「サッカー部のみなさんこんにちは! 洗濯部です!」


そんな考え事をしているうちに辿り着いたのは、グラウンドの一番奥。サッカー部のところ。

日向先輩が声をかけると、部員さんたちは一瞬動きを止めて。

これまでの部と同じように挨拶を返してくれるのかと思いきや、何事もなかったかのように動き出した。



「……え」


思わず声が落ちた。

ぽかんと口を開けて目を見張る。


「ね、気合い入れる必要なかったでしょ」


紫苑先輩が前髪を触りながら、吐き捨てるように言ったのが聞こえた。

日向先輩はとくに気にする様子もなく、マネージャーと思しき女子生徒のほうへ向かう。


「こんにちは、洗うものありませんかー?」

「……あの、いつも言ってますけど、うちはそういうの大丈夫なので」


マネさんはそう言って、日向先輩から目を逸らす。

この状況はいつものことなのか。
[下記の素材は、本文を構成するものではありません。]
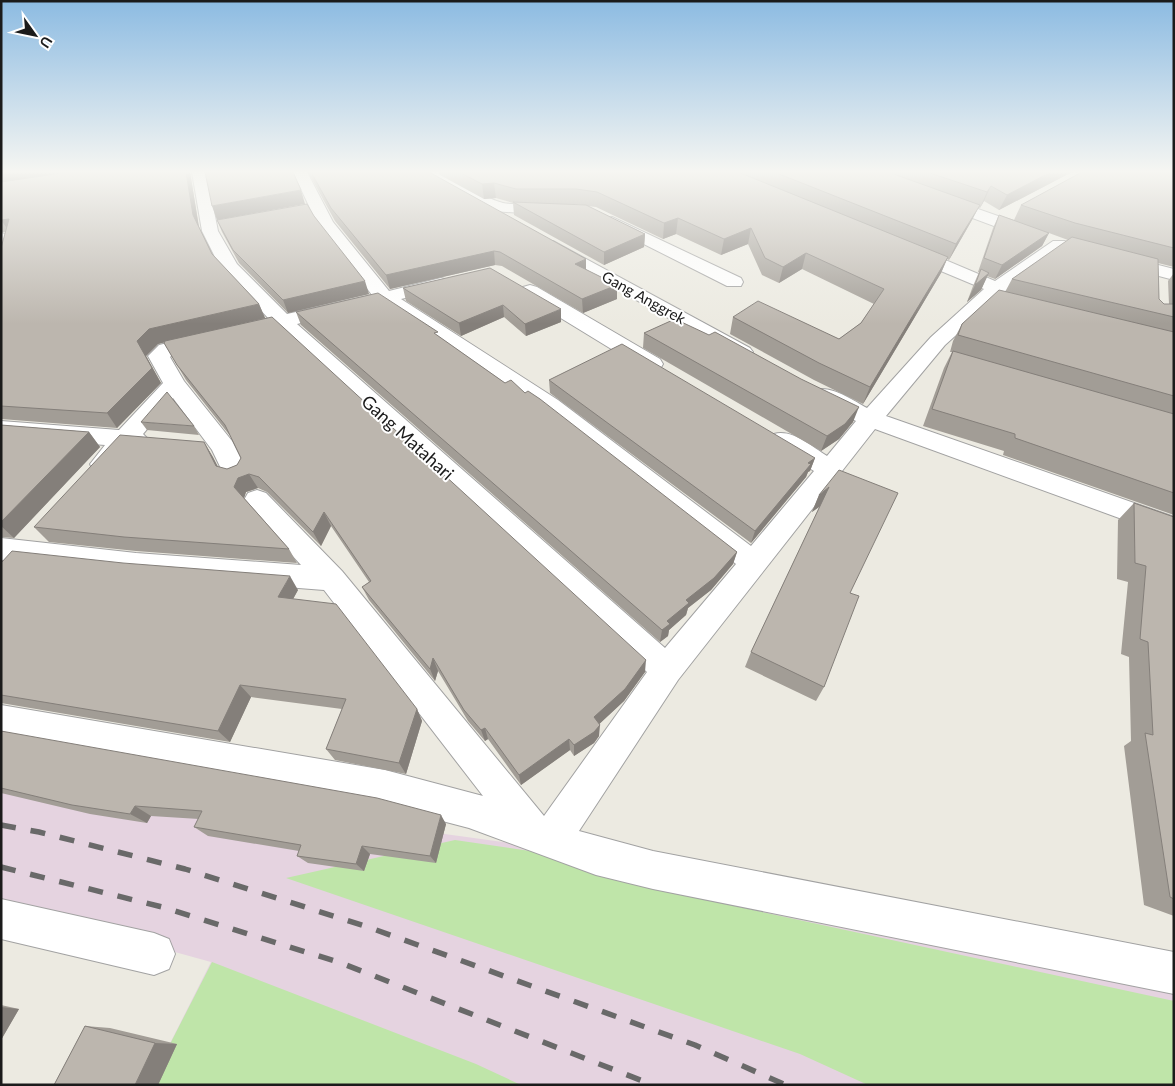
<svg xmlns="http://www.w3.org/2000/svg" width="1175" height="1086" font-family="Lato,sans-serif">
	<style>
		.industrial { fill: #e5d3e0 }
		.grass { fill: #bfe5a9 }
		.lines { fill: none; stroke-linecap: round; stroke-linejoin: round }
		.street-casing { stroke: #a2a2a2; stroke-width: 2 }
		.street { fill: #fff; fill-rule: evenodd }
		.rail { stroke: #696969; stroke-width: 5.5; stroke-dasharray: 15 15; stroke-linecap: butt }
		.wall { fill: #a29d96; fill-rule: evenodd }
		.shaded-wall { fill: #847f7a }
		.building { fill: #bcb6ae; stroke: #847f7a }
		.labels { text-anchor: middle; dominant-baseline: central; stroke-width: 4; stroke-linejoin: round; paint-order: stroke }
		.far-street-label { font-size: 15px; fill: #1b1b1b; stroke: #fff }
		.street-label { font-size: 18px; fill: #1b1b1b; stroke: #fff }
	</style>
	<rect width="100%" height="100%" fill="#eceae1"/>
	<path class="industrial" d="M1 773 582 853 1174 979V1085H149L211 962 1 904Z"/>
	<path class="grass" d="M455 840 578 858 707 900 1174 1001V1085H868L800 1054 286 878Z
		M212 962 476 1064 521 1085H149Z"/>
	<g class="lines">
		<defs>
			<path id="street" d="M192 172H206L218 231 237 264 287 314 372 295 317 223 293 172H307L333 222 389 291 441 278 448 280 450 284 448 288 401 299 558 400 751 546 814 471 774 446 770 440 774 434C792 429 811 446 827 456L856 421 814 400 811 395 814 390C832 385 852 400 867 408L931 337 984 289 905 256 902 252 905 248H917L995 281 1053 241H1065L1068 245 1065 249 1004 292 945 345 886 416 1174 517V538L875 429 678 680 579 831 653 851 1174 952V994L653 889 596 875 469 828 385 806 1 737V705L385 770 483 796 324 590 136 575 1 560V538L136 553 301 565 248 507 244 500 248 493 257 490 266 493 342 571 544 816 647 672 278 328 173 354 170 357 184 381 232 441 248 473 244 479 235 482 226 479 212 450 173 398 143 434 149 440 145 446 130 448C119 460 112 476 93 470L90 464 105 445 1 437V421L119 430 163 383 148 356 159 345 269 319 220 267 202 231ZM381 304 542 410 736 564 665 648 297 324Z
				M427 172C459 168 476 197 503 203 516 206 552 200 559 210L551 215 493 211Z
				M941 196 1038 230 1040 234 1038 238H1026L935 204 933 201 935 198Z
				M612 217 741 278 743 282 741 286H727L606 225 604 222 606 219Z
				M1 233 9 235 12 239 7 251 1 252Z
				M553 241 750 348 753 352 750 356 743 358 736 356 547 250 544 246 547 242Z
				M1123 256 1174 269V280L1117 265 1114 261 1117 257Z
				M530 285 537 287 660 359 663 364 660 369 652 370 644 369 523 295 521 291 523 287Z
				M1 899 154 933 169 939 175 954 169 969 154 975 1 939Z"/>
		</defs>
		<use href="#street" class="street-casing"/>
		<use href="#street" class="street"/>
		<path class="rail" d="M1 825 39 832 185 869 368 927 695 1045 786 1085
			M1 867 162 907 341 963 653 1085"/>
	</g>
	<path class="wall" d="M1 172H190L199 227 212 254 259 304 265 318 645 672 624 701 599 724V736L594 743 574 756 570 750 521 785 488 739 485 741 468 721 438 671 435 681 369 600 362 587 369 582 331 526 321 546 267 492 258 488 246 492 244 498 289 549 297 563 136 551 49 542 34 527 204 442 218 467 227 469 237 465 241 458 231 437 186 380 164 343V342L158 344 146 356 161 383 117 428 1 419V248L6 232H1Z
		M308 172H429L586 269 617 299 583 313 502 266 495 265 390 289 335 221Z
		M439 172H1072L999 210 984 201 980 208 978 207 972 220 949 260 947 259 941 273 863 404 814 380 730 334 733 317 839 339 861 323 874 304 802 269 779 283 762 275 748 244 721 255 676 234 663 239 596 207 587 206 645 234 644 247 604 265 514 215 513 203 496 198 484 199 440 175ZM556 204H576L583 205Z
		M1174 172V267L1158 263 1159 299 1164 304H1169L1168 281 1174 273V515L1003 455 1004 451 923 426 944 368 952 352H950L953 341 962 324 1005 292 1012 279 1068 240 1049 233 1042 246 995 279 987 276 981 290 967 302 973 286 979 272H978L993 228 999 215 1014 220 1021 205Z
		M314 216 369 294 288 313 239 263 222 232 217 220Z
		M490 268 561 322 526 336 504 317 461 336 406 301 403 288Z
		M296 312 438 336 505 383 525 393 737 552 733 564 711 590 688 608 686 615 669 630 668 636 660 642 301 325Z
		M644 333 853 422 839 439 821 451 643 348Z
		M549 380 815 458 810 471 808 472 806 477 751 543 550 393Z
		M141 422 194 426 199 435 147 430Z
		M1 425 89 432 100 447 14 538 1 537Z
		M819 495 850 593 824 687 816 701 745 667 751 652 820 506 812 512Z
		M1134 503 1174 517V916L1144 905 1124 746 1131 741 1129 657 1121 654 1128 582 1117 579 1118 520Z
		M1 563 298 590 293 599 417 709 422 721 406 774 335 760 326 749 342 709 251 697 230 742 1 703Z
		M1 731 446 824 436 863 370 854 364 871 308 863 297 856 299 851 208 836 194 827 199 819 151 816 147 823 90 814 1 793Z
		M1 1005 19 1009 1 1040Z
		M85 1026 110 1028 177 1044 158 1085H54Z"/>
	<path class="shaded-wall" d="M1 172H79L1 183Z
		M186 172H191H190L199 228 193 215Z
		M1051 172H1072L999 210 1007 195Z
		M494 183 496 198 484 199 482 184Z
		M991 186 984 201 980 208 987 192Z
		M301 190 305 204 217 220 212 206Z
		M980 205 972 220 949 260 956 244Z
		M678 218 676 234 663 239 664 223Z
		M9 219 11 234 1 220Z
		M751 228 748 244 721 255 724 239Z
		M1049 233 1042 246 995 279 1002 265Z
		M645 234 644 247 604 265V252Z
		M494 251 495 265 390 289 386 275Z
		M806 253 802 269 779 283 783 267Z
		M948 257 941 273 863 404 870 387Z
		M586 259V273L575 264Z
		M989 273 981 290 967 302 975 285Z
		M365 281 369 294 288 313 283 300Z
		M617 285V299L583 313 582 299Z
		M259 304 265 318 158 344 146 356 161 383 117 428 107 413 137 341 149 329Z
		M503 305 504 317 461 336 459 323Z
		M561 309V322L526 336 525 324Z
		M859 407 853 422 839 439 821 451 827 436Z
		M89 432 100 447 14 538 1 526V522Z
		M204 442 213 457 225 481 216 466Z
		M815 458 810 471 808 472 806 477 751 543 755 531 808 463Z
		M249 474 258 488 246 492 243 501 234 487 238 478Z
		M829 487 822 505 812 512 819 495Z
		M324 512 331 526 321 546 313 532Z
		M737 552 733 564 711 590 688 608 686 615 669 630 668 636 660 642 662 630 667 621 686 600Z
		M290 576 298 590 287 610 278 597Z
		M433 658 438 671 435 681 430 669Z
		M646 660 645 672 624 701 594 729V717Z
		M240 685 251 697 230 742 218 731Z
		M417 709 422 721 406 774 399 763Z
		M600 725 599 736 594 743 574 756V745Z
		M485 728 488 739 485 741 481 730Z
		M569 739 570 750 521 785 519 775Z
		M135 806 151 816 147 823 130 814Z
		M441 815 446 824 436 863 430 856Z
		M362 846 370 854 364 871 356 864Z
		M1 1007 19 1009 1 1040Z
		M155 1043 177 1044 158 1085H135Z"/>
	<path class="building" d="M68 172H186L193 215 212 254 259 304 149 329 137 341 152 368 107 413 1 406V248L9 219 1 220V182Z
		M205 172H293L301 190 212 206Z
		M311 172H429L586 259 575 264 617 285 582 299 500 252 494 251 386 275 331 208Z
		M459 172H738L948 257 870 387 819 363 733 317 758 301 839 339 861 323 884 289 806 253 783 267 765 258 751 228 724 239 678 218 664 223 597 192 576 189H516L494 183 482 184Z
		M774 172H888L980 205 956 244Z
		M927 172H1051L1007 195 991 186 987 192Z
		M1082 172H1174V248L1075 223 1021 205Z
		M513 202 586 205 645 234 604 252Z
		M307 204 314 216 365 281 283 300 233 250 217 220Z
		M999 215 1049 233 1002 265 984 258Z
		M1072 237 1158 259 1159 299 1164 304H1174V317L1012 279Z
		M490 268 561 309 525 324 503 305 459 323 403 288Z
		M981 269 989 273 975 285Z
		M999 290 1174 332V396L958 335 962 324Z
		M378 293 438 332 434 333 505 383 511 380 525 393 528 391 540 399 737 552 714 578 686 600 689 603 667 621 670 624 662 630 296 312Z
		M272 317 646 660 625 689 594 717 600 725 594 732 574 745 569 739 519 775 485 728 481 730 464 710 433 658 430 669 362 587 371 581 324 512 313 532 259 477 249 474 238 478 234 487 289 549 124 537 34 527 120 435 204 442 216 466 227 469 237 465 241 458 225 425 177 365 164 343 165 341Z
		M675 319 709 335 715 332 801 379 859 407 845 424 827 436 644 333Z
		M622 344 815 458 808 463 811 464 755 531 549 380Z
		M953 351 1174 414V493L1015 438V434L932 409Z
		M167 392 194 426 141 422Z
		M1 425 89 432 1 522Z
		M839 470 898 493 850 593 859 596 824 687 751 652 829 487 819 495Z
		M1134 503 1174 517V899L1170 897 1145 733 1153 735 1148 642 1140 639 1146 566 1135 563Z
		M12 551 123 563 290 576 278 597 336 604 417 709 399 763 326 749 346 699 240 685 218 731 1 695V563Z
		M1 731 377 798 441 815 430 856 362 846 356 864 297 856 301 845 194 827 202 811 135 806 130 814 72 805 1 788Z
		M85 1026 155 1043 135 1085H54Z"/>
	<linearGradient id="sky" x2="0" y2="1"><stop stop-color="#8cbbe2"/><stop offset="0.53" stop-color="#f6f6f2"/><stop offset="1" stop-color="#f6f6f2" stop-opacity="0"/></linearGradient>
	<rect width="1175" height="324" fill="url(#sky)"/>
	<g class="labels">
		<g class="far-street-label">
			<text transform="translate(644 297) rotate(29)">Gang Anggrek</text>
		</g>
		<g class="street-label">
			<text transform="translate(408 437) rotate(42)">Gang Matahari</text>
		</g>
	</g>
	<rect width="1175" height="1086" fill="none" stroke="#1b1b1b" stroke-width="5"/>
	<g transform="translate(35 35) rotate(123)" stroke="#ffffff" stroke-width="4" paint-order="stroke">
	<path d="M0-4L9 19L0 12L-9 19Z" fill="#1b1b1b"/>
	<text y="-8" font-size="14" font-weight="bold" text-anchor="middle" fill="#1b1b1b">U</text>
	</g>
</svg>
日向先輩はマネさんの言葉を聞いて、慣れたように笑顔を見せた。


「もし何かあったら気軽に言ってください! 俺ら洗濯のプロなんで!」

「……ああ、はい」


マネさんは小さく頷いて、そそくさとその場から去って行く。

残された日向先輩はその後ろ姿に声をかけることはせず、くるりと踵を返して私たちのところに戻って来た。